Позже он попал в кружок культурных людей, где заправилой был некий толстогубый кандидат. До тех пор его любимым чтением были романы, в духе Корелли, и юмористические журналы. Теперь он начал читать Мередита и научные книги, и всеми силами старался понимать их. Вместо того, чтобы абонироваться в ‘Gaiety’, он абонировался в ‘Independent-Theatre’ и ‘услаждал свою душу’ голландскими Шекспирами. В живописи он любил картины, изображающие хорошенькую поселяночку у дверей коттеджа с молодым человеком, избранником её сердца, или же ребенка и собачку, затеявших какую-нибудь забавную игру. Теперь ему сказали, что эти картины никуда не годятся и заставляли покупать произведения импрессионистов, от которых у него с души воротило: зеленые коровы на красных холмах при розовом лунном свете, или тощие тела, обросшие ярко-красными волосами и с шеями в три фута длины.
— Он робко говорил, что, по его мнению, эти картины неестественны, что в природе ничего такого нет, но ему отвечали, что природа не имеет сюда никакого отношения, художник видел предметы именно такими, а что художник видел и изобразил (независимо от состояния, в котором он находился в ту минуту), то и есть истинное искусство.
Его возили па Вагнеровские празднества и на выставки картин Берн-Джонса. Ему читали всех новейших поэтов. Для него покупали билеты на все пьесы Ибсена. Его ввели во все артистические кружки с духовными интересами. Его дни были сплошным праздником, на котором веселились другие.
Как-то утром я встретился с ним, когда он выходил из дверей артистического клуба. Вид у него был очень утомленный. Он только что посетил частную выставку картин, днем должен был присутствовать на любительском представлении ‘Ченчи’ — Шелли, затем ему предстояло три визита в артистические и литературные дома, обед с индийским набобом, ни слова не понимающим по-английски, ‘Тристан и Изольда’ в опере и, наконец, чтобы закончить день, бал у лорда Салисбери.

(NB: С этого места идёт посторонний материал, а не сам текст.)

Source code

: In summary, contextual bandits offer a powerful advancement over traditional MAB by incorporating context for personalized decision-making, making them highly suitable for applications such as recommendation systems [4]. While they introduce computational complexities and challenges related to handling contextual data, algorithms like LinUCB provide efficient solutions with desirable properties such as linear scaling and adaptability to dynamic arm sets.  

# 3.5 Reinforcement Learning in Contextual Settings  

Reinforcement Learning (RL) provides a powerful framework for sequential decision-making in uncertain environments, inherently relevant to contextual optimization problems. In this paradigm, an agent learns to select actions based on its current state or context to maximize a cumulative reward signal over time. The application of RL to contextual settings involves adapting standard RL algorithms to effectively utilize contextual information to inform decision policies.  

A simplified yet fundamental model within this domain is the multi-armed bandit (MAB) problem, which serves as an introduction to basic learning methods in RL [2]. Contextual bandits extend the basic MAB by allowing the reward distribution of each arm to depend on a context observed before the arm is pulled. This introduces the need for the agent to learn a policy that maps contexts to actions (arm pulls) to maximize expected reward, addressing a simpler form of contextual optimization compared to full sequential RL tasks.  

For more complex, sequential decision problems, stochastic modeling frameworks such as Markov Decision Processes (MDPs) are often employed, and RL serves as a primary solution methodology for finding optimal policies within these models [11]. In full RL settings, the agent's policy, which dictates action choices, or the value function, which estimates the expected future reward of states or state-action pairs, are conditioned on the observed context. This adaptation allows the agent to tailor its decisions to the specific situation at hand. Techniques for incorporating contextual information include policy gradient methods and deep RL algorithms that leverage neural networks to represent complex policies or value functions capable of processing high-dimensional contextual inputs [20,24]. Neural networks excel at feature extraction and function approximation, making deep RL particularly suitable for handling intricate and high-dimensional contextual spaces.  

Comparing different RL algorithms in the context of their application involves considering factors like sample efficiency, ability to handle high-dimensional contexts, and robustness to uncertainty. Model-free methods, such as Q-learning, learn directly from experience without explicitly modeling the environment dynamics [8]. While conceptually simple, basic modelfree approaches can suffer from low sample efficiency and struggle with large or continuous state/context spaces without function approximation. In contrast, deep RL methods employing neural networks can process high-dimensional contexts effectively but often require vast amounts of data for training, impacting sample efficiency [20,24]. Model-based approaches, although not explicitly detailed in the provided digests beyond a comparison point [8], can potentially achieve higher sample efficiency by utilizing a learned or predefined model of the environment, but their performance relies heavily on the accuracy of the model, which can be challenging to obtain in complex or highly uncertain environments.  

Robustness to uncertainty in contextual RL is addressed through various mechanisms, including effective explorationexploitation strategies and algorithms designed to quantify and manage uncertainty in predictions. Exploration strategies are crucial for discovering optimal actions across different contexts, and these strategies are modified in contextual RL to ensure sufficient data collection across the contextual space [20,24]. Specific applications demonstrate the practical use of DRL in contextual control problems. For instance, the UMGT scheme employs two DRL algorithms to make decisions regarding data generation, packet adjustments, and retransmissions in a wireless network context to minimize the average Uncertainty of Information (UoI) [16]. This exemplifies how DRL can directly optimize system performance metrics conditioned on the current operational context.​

ДИ положил ему руку на плечо.
— Едем со мной в Эппипг-Форест, — сказал я. — В одиннадцать часов туда отправляется омнибус. Сегодня суббота, и там, наверное, будет много публики. Мы с тобой сыграем партию в кегли и постреляем в кокосовые орехи. Ты раньше делал это очень ловко. Там мы позавтракаем, затем к семи часам вернемся в Лондон, пообедаем в Трокадеро, проведем вечер в театре ‘Empire’ и поужинаем в Савойском ресторане. Что скажешь на это?
Он стоял в нерешительности на ступеньках подъезда, во взгляде сквозило желание согласиться на мое предложение.
Но в это время к подъезду подкатила его карета, и он словно очнулся от сна.
— Нет, голубчик,— сказал он: — Что скажут люди?
И, пожав мне руку, он сел в экипаж, а лакей захлопнул за ним дверцу.